Muralha foi encontrada em obra de estacionamento do Paço Alfândega

   As bases de um portal e uma parede do último grande forte construído em Pernambuco foram encontradas no trabalho de escavação arqueológica do terreno onde será construído um dos estacionamentos do Paço Alfândega. A muralha pertence às ruínas do Forte da Madre de Deus e São Pedro - mais conhecido como Forte do Matos - erguido em 1685 sobre um aterro na porção sul do istmo do Recife. O achado será agora integrado ao novo prédio do estacionamento, que abrigará no piso térreo o Memorial Maurício de Nassau. "Vamos rebaixar o piso do memorial até o nível original do forte e a muralha ficará totalmente à mostra", disse o empreendedor, Álvaro Jucá.

  O Forte do Matos leva o sobrenome de seu construtor, o empreiteiro português Antônio Fernando de Matos. Vários anos após a ocupação holandesa, ele obteve autorização do então governador da província de Pernambuco Dom João de Souza e do imperador Português Dom Pedro II para aterrar um areal localizado ao sul da Ilha do Recife. Autorização concedida, Matos acresceu 37 milmetros quadrados ao tamanho original da ilha. Fez o forte para o governo e utilizou o resto do terreno na instalação de casas de sua propriedade. "Há quem diga que se tratou mais de especulação imobiliária do que propriamente uma questão de defesa. Tanto que o forte só teve essa finalidade até 1750", disse o arqueólogo Luiz Severino da Silva.

  A construção ainda chegou a ser utilizada durante alguns anos como sede da Assembléia Legislativa de Pernambuco, antes de ser abandonada e finalmente destruída em 1847. O forte era o único do Estado a ter formato semicircular em sua porção sul, acompanhando a forma dos limites entre o aterro e o rio Capibaribe. O que a equipe de arqueólogos encontrou foi parte da parede norte, retilínea, onde ficava a entrada da fortificação. O achado ficará visível somente até a segunda-feira, quando será coberto de areia para possibilitar a construção do edifício-garagem.

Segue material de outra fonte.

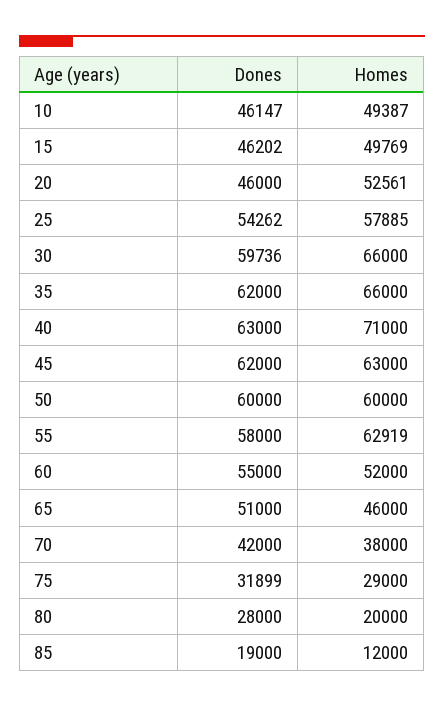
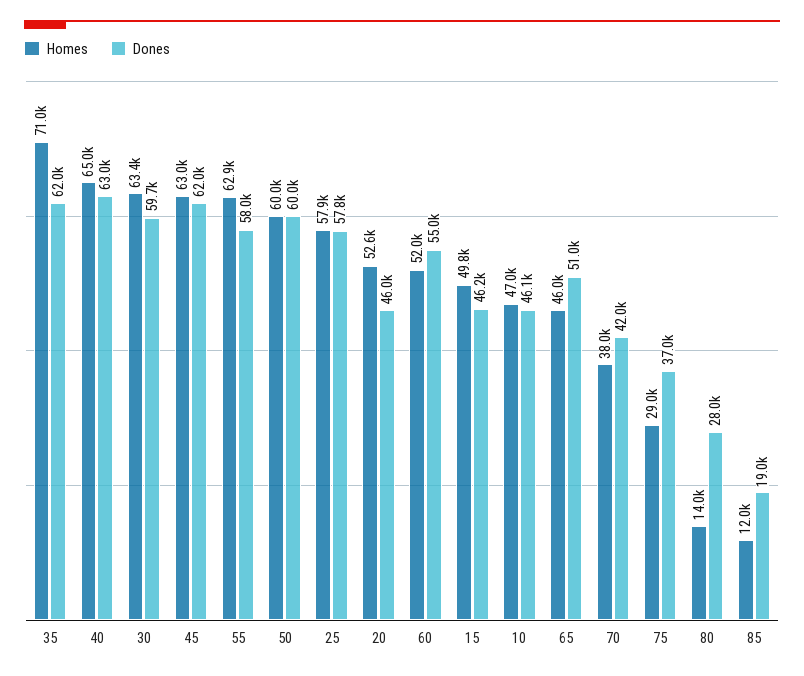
  {
    "Dones": {
      "10": 46147,
      "15": 46202,
      "20": 46000,
-     "25": 54262,
+     "25": 57800,
      "30": 59736,
      "35": 62000,
      "40": 63000,
      "45": 62000,
      "50": 60000,
      "55": 58000,
      "60": 55000,
      "65": 51000,
      "70": 42000,
-     "75": 31899,
+     "75": 37000,
      "80": 28000,
      "85": 19000
    },
    "Homes": {
-     "10": 49387,
+     "10": 47000,
      "15": 49769,
      "20": 52561,
      "25": 57885,
-     "30": 66000,
+     "30": 63400,
-     "35": 66000,
+     "35": 71000,
-     "40": 71000,
+     "40": 65000,
      "45": 63000,
      "50": 60000,
      "55": 62919,
      "60": 52000,
      "65": 46000,
      "70": 38000,
      "75": 29000,
-     "80": 20000,
+     "80": 14000,
      "85": 12000
    }
  }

Só depois, com o prédio pronto, as ruínas poderão ser visitadas.

  Os arqueólogos da UFRPE e da ONG Ouricuri também encontraram 35 mil fragmentos de objetos utilizados por freqüentadores do forte e edificações posteriores a ele, entre os séculos XVII e XIX. São cacos de cerâmica, cachimbos, garrafas, moedas, tesouras e até fragmentos de ossos humanos. Parte do material ficará em exposição no Memorial Maurício de Nassau, junto com outras peças do acervo do Instituto Arqueológico, Histórico e Geográfico Pernambucano.